Why did the reviewer find it “difficult to see” how an account of a two­dimensional, cyclic motion could have any application to the motion of a lamina in free air? The reasons behind the difficulty were not explained, so it is necessary to make a conjecture about the argument that was probably in the reviewer’s mind. The worry was about the move from two dimensions to three dimensions. Why should there be a problem about generalizing an ac­count of cyclic or vortex motion in this way? The answer lies in the properties of the space around the wing that mathematicians call “connectedness”—a topological theme with which all Cambridge-trained mathematicians would be familiar.51

Connectedness refers to the conditions under which a contour in the form of a closed loop can be shrunk into a point or stretched and distorted so that it coincides with another closed loop. A “simply-connected” space is one in which every closed loop can be changed into any other closed loop without going outside the space. A “multiply-connected” space is one that is divided by barriers so that it ceases to be true that any two arbitrary loops can be made to coincide. Now a loop enclosing the infinitely long wing cannot be unhooked from it. It can be transformed into any other loop that is itself already around the wing, but it cannot be transformed into a loop that does not go around the wing. The space around an infinite wing is thus “doubly connected,” while the space around a finite wing is “simply connected.”

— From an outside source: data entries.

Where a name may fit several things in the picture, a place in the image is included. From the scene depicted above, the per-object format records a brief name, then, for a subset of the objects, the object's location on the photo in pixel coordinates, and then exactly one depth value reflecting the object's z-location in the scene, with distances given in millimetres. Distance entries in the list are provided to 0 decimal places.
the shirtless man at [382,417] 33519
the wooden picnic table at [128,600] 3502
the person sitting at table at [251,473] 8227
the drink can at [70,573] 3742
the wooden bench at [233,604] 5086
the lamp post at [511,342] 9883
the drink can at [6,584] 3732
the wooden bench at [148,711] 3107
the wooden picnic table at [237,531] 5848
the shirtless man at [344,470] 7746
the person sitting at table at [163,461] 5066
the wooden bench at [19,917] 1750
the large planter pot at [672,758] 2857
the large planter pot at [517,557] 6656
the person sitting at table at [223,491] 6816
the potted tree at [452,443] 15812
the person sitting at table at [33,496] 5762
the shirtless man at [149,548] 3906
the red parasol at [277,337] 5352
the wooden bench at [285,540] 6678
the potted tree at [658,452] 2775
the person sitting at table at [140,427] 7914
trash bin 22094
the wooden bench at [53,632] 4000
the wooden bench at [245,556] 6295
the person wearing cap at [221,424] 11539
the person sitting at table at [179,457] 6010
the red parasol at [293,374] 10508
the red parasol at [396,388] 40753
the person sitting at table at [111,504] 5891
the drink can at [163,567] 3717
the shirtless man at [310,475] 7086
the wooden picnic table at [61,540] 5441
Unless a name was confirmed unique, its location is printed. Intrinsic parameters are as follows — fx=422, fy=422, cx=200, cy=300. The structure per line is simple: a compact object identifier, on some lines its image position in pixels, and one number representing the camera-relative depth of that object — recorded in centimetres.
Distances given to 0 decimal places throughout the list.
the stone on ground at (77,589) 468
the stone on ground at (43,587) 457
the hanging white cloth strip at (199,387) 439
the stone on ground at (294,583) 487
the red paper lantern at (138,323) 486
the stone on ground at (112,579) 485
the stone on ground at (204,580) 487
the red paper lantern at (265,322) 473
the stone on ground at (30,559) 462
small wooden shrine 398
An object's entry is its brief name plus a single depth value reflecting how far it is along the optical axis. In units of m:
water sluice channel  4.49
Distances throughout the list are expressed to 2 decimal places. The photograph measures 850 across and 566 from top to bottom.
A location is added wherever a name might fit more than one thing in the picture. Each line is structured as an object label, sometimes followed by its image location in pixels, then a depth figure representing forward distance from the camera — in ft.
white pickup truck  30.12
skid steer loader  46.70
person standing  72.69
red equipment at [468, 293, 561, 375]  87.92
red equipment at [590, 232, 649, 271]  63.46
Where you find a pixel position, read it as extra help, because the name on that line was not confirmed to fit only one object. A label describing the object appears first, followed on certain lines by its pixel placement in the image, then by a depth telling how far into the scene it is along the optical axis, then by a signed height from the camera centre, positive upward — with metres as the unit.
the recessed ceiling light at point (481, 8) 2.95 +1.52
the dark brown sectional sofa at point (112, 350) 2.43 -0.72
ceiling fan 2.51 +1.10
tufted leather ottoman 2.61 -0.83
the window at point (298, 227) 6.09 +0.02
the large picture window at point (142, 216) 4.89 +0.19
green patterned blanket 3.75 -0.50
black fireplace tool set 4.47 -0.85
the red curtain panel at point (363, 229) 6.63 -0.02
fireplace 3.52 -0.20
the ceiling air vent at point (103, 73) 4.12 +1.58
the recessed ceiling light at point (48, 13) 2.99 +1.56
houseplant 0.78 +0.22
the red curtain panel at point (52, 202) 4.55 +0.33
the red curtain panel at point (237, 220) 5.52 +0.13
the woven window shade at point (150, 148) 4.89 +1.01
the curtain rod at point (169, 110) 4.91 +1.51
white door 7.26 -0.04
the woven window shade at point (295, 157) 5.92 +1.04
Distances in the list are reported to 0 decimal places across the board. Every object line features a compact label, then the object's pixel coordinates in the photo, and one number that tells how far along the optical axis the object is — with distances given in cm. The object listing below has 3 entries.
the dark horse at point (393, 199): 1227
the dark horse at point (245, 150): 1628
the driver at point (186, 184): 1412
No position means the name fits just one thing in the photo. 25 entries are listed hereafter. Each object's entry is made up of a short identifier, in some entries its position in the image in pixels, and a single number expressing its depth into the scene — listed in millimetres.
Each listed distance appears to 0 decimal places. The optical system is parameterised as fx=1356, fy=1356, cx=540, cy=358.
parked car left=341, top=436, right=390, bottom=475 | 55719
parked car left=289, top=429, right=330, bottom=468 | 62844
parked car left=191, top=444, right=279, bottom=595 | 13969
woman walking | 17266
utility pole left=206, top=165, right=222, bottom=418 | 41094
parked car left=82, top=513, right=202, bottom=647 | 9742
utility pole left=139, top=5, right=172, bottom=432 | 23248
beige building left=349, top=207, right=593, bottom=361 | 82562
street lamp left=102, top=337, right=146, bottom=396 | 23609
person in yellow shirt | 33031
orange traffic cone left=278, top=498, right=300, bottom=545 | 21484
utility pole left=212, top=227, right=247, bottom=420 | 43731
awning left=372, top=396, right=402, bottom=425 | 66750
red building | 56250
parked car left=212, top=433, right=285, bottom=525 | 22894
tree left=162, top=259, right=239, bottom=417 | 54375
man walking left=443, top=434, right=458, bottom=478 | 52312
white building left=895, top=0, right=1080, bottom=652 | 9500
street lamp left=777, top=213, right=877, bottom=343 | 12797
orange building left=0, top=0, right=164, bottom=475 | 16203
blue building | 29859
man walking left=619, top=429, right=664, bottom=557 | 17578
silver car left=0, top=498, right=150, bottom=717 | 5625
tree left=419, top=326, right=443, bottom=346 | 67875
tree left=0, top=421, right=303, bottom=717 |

The move from a two-dimensional analysis to a three-dimensional analy­sis thus involves a move from a multiply connected space to a simply con­nected space. But why should this matter? A mathematically sophisticated re­viewer will have known that, in a simply connected region, the only possible form of irrotational motion is acyclic.52 In an acyclic motion there is no circu­lation and hence no lift. The reviewer seems to have assumed that Lanchester was exploiting a special, topological feature of two-dimensional flow but was then illegitimately applying the analysis to the three-dimensional case.53 This assumption may explain why it was “difficult to see” how a theory of cyclic motion in a surface of two dimensions could have any application to a lamina moving in free air, that is, in three dimensions.

Was Lanchester’s work really vitiated by these considerations? The answer is no. If this was the reviewer’s argument, it was wrong. Lanchester had at­tended with some care to issues of connectivity. He stated explicitly that “we are consequently confined, in an inviscid atmosphere, strictly to the case where the aerofoil is of infinite extent, for a cyclic motion is only possible in a multiply connected region” (162).

How did Lanchester, having formulated the topological problem for himself, get round it? He needed some way to render the space of the three­dimensional case multiply connected. Lanchester did this by appeal to the trailing vortices issuing from the wingtips and reaching back to the ground. This method divided the space in such a way as to destroy its simple con – nectivity.54 In figure 81 of his book (175), Lanchester gave a clear diagram of the vortices reaching back from the wingtips to the ground. But if Lanchester had anticipated and solved this problem, there was still another issue left. If circulation now makes mathematical sense, there is still the physical problem of how it gets started. Lanchester conceded that, as long as the atmosphere was viewed as an inviscid fluid, his vortices could be neither created nor de­stroyed. Such a system, he said, “in a fluid that is truly inviscid would be un – creatable and indestructible” (174). His response was to appeal to the viscos­ity of real fluids: “In dealing with a real fluid the problem becomes modified; we are no longer under the same rigid conditions as to the connectivity of the region” (175). Lanchester’s remarks were perceptive, but the problem of the creation and destruction of vortices, and thus the problem of how circulation could arise, would continue to haunt the theory.